LogoArchive’s Akogare Extra Issue is an ode to transparency, storytelling and Japanese logos
LogoArchive has returned with a new Extra Issue, titled Akogare – a monochromatic and transparent zine that’s themed on the context of Japan. In collaboration with designer Hugh Miller, Akogare delves into the theme through writing and graphics, and features a set of logos that serve as “the visual hook to draw people in,” Baird tells us. Akogare is inspired by a 1950’s Japanese design magazine named ‘graphic design’, more specifically its section called ‘graphic design laboratory’ – where ‘free space’ pages are given to a guest designer. Upon suggestion from friend Deryck Jones to centre a zine around Japanese design, Baird instantly looked back to this citation. “With this idea in mind, it felt natural to honour that reference by framing it within the context of Japanese logos.”
Akogare, just like its many predecessors, took plenty of time to complete. Built in two languages and with an instantly recognisable format, of course, this is going to pose some challenges in its construction. “Each zine must have a concept that exists on and below the surface,” says Baird. “The choice of logos and theme is simply a way to articulate this with the immediacy of form; that’s why it takes so long.”
A further challenge rests in the bilingual content, with English and Japanese texts by Ian Lynam, Iori Kikuchi and Baird, the project co-ordinator. “We wanted to make both relevant, to make clear the cultural bridge,” he adds, opting for a serif typeface that drove the issue’s content. He continues to note how type choice and typesetting visually joined these two languages in a practical sense, as well as one that’s much more visceral. “By contrasting typestyle, we further the meaning.

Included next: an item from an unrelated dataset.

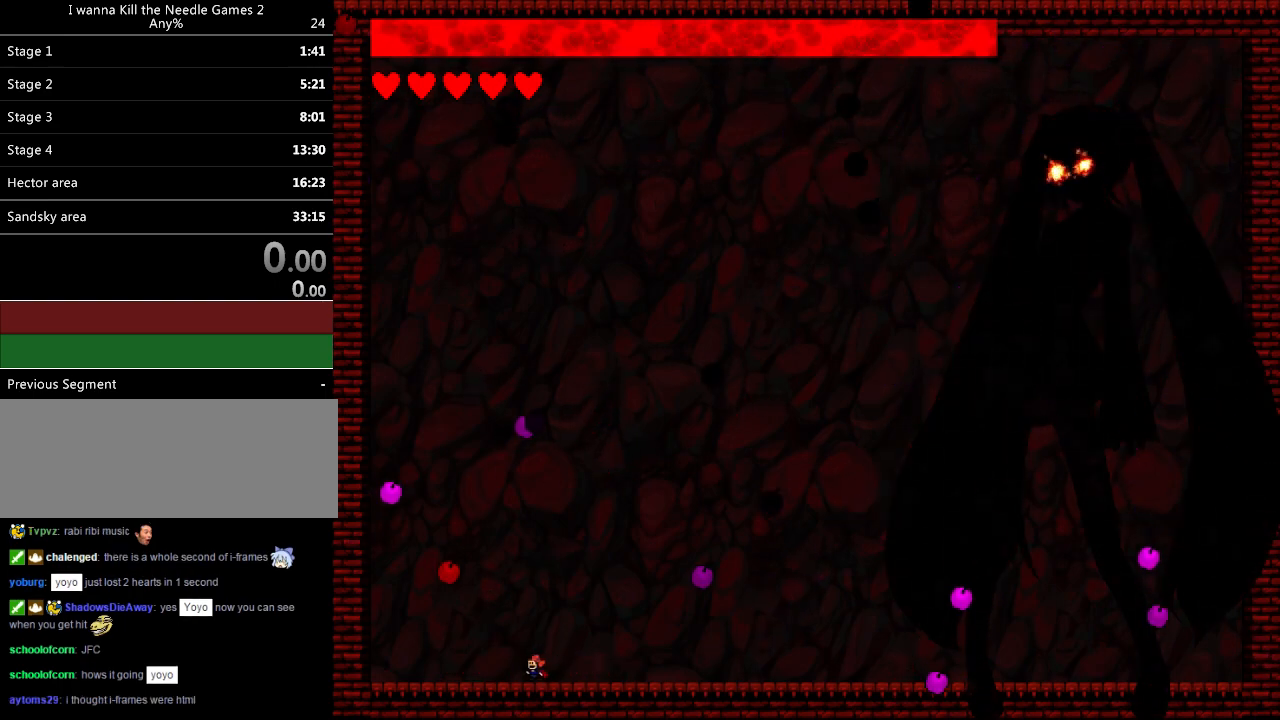
{"keys": ["left"], "events": [[20, "left", "down"], [320, "left", "up"], [420, "left", "down"]]}
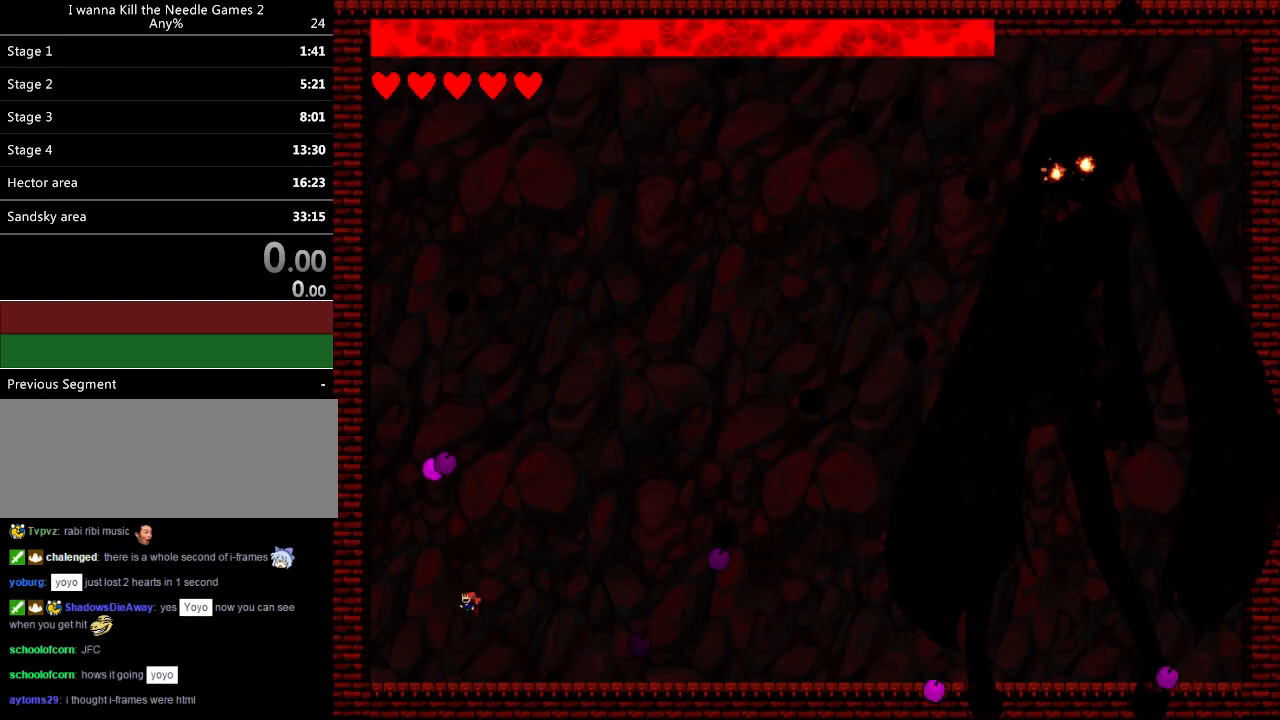
{"keys": ["right"], "events": [[20, "left", "up"], [60, "left", "down"], [160, "left", "up"], [220, "left", "down"], [340, "left", "up"], [500, "right", "down"]]}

The reader can understand something more about the ideas of the zine in that contrast, even if they can only read either English or Japanese.”
One of Akogare’s key takeaways is that it largely focuses on transparency, not just with its visual design but also in terms of its materiality. Referencing the lightness and delicacy of the items that both Baird and Miller have purchased from Japan, the booklet, in this sense, took great influence from the folded paper lights of designer Issy Miyake. Utilising Japanese papers throughout, there’s also the addition of an Extra Special insert, composed of a heated die and using semi-transparent paper, Takeo Pachica. A move orchestrated to recount the story of the Mitsubishi logo; this is just a small example of how transparency plays a vital part in bringing Akogare’s wonderful contents to life.